→ **Problem statement**
Pictures in the data below are not part of the copy; transcribe everything else exactly.

→ **Input data**
=== Section Start ===

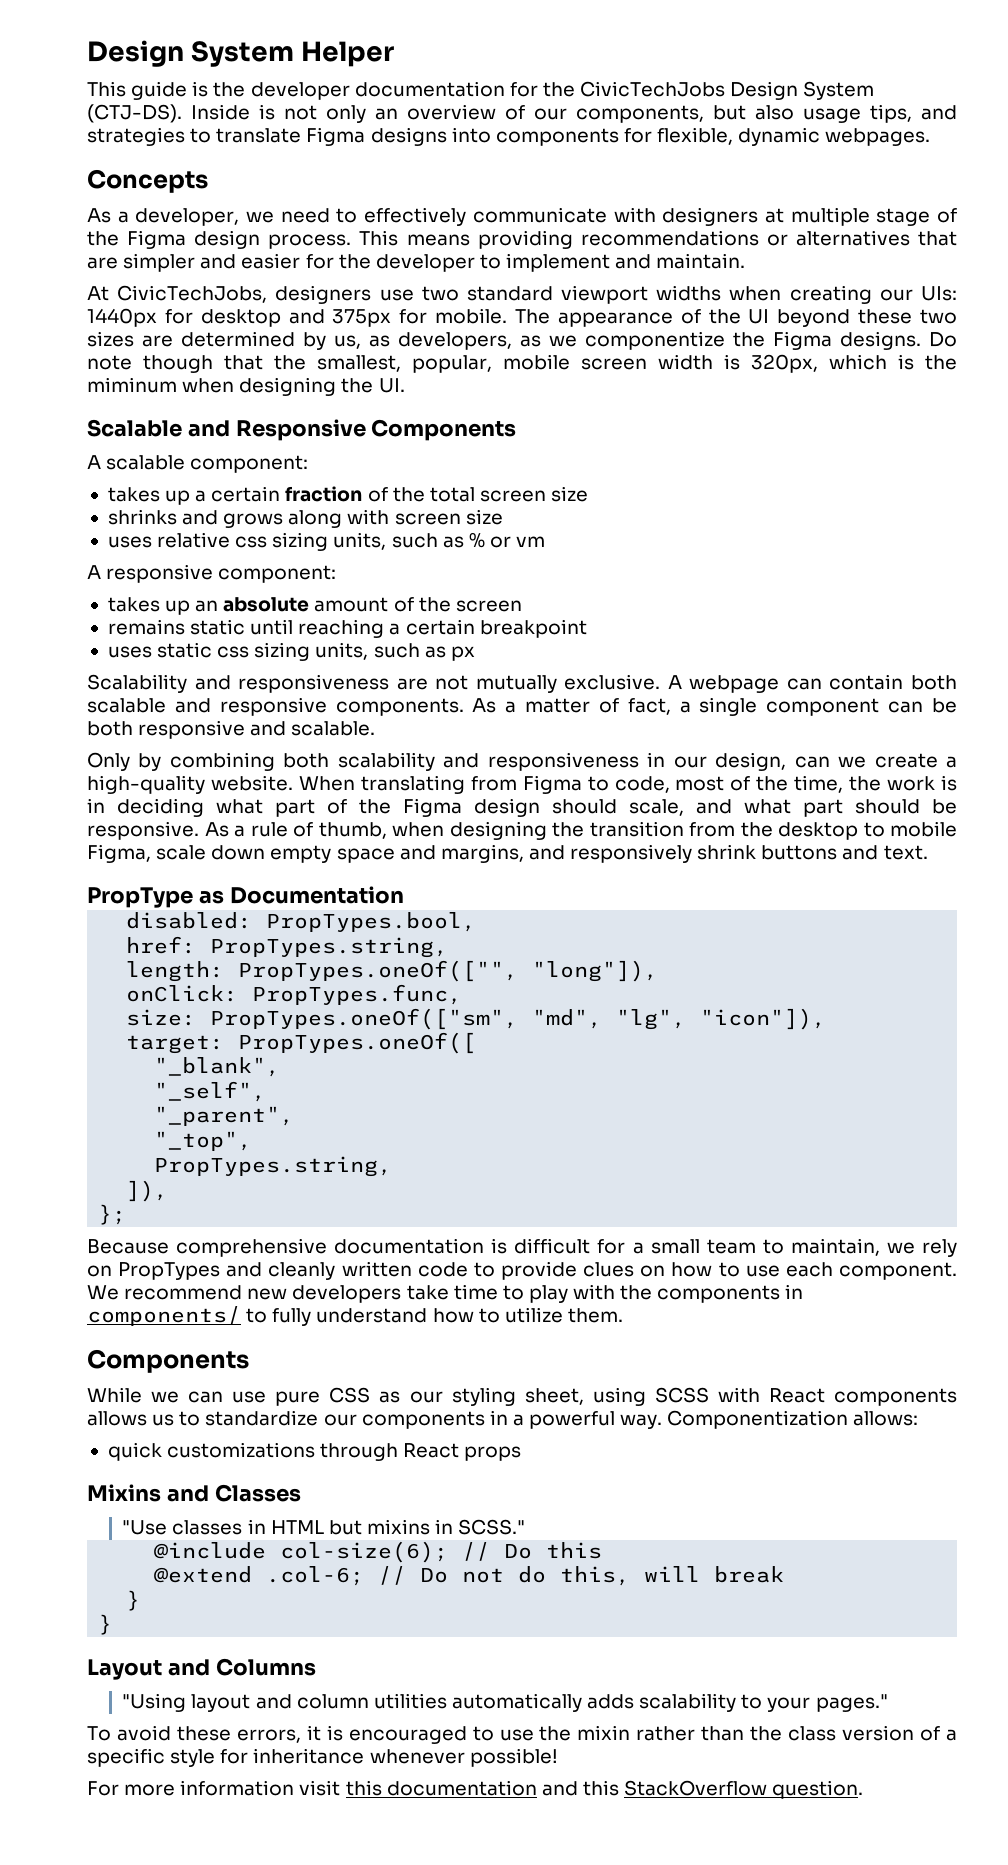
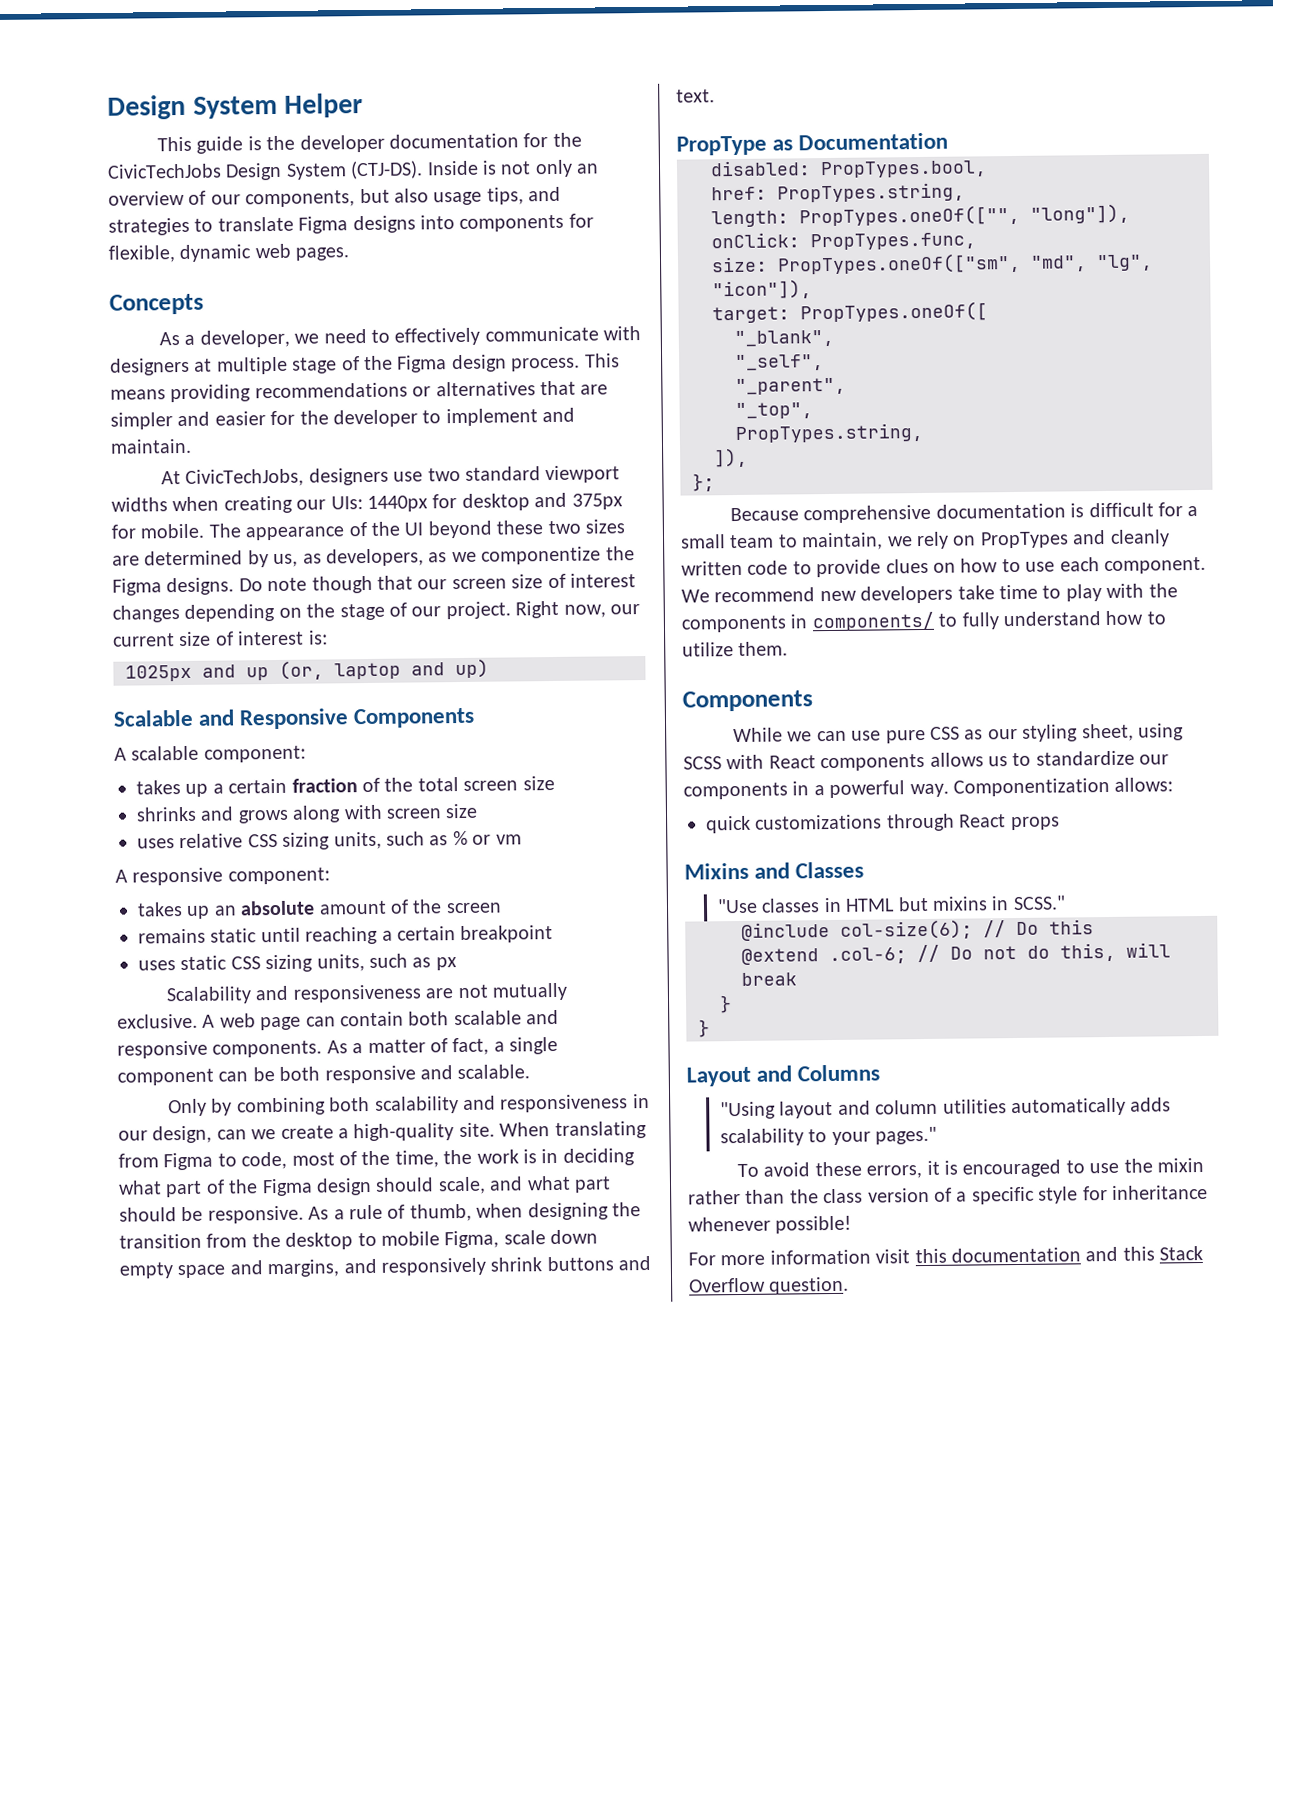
[825,128,931,146] webpages. -> [254,243,350,261] web pages.
[274,354,957,373] [87,377,405,396] the smallest, popular, mobile screen width is 320px, which is the miminum when designing the UI. -> [417,573,636,590] [112,600,640,623] [113,630,328,647] [125,658,489,682] our screen size of interest changes depending on the stage of our project. Right now, our current size of interest is: // 1025px and up (or, laptop and up)
[235,536,268,548] css -> [247,833,278,848] CSS
[217,646,250,658] css -> [230,956,261,970] CSS
[689,675,780,693] webpage -> [219,1013,302,1031] web page
[210,775,293,791] website. -> [458,1122,495,1138] site.
[624,1780,768,1796] StackOverflow -> [1159,1245,1204,1261] [689,1277,766,1293] Stack Overflow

=== Section End ===

→ **Output**
[825,128,931,146] webpages. -> [254,243,350,261] web pages.
[274,354,957,373] [87,377,405,396] the smallest, popular, mobile screen width is 320px, which is the miminum when designing the UI. -> [417,573,636,590] [112,600,640,623] [113,630,328,647] [125,658,489,682] our screen size of interest changes depending on the stage of our project. Right now, our current size of interest is: // 1025px and up (or, laptop and up)
[235,536,268,548] css -> [247,833,278,848] CSS
[217,646,250,658] css -> [230,956,261,970] CSS
[689,675,780,693] webpage -> [219,1013,302,1031] web page
[210,775,293,791] website. -> [458,1122,495,1138] site.
[624,1780,768,1796] StackOverflow -> [1159,1245,1204,1261] [689,1277,766,1293] Stack Overflow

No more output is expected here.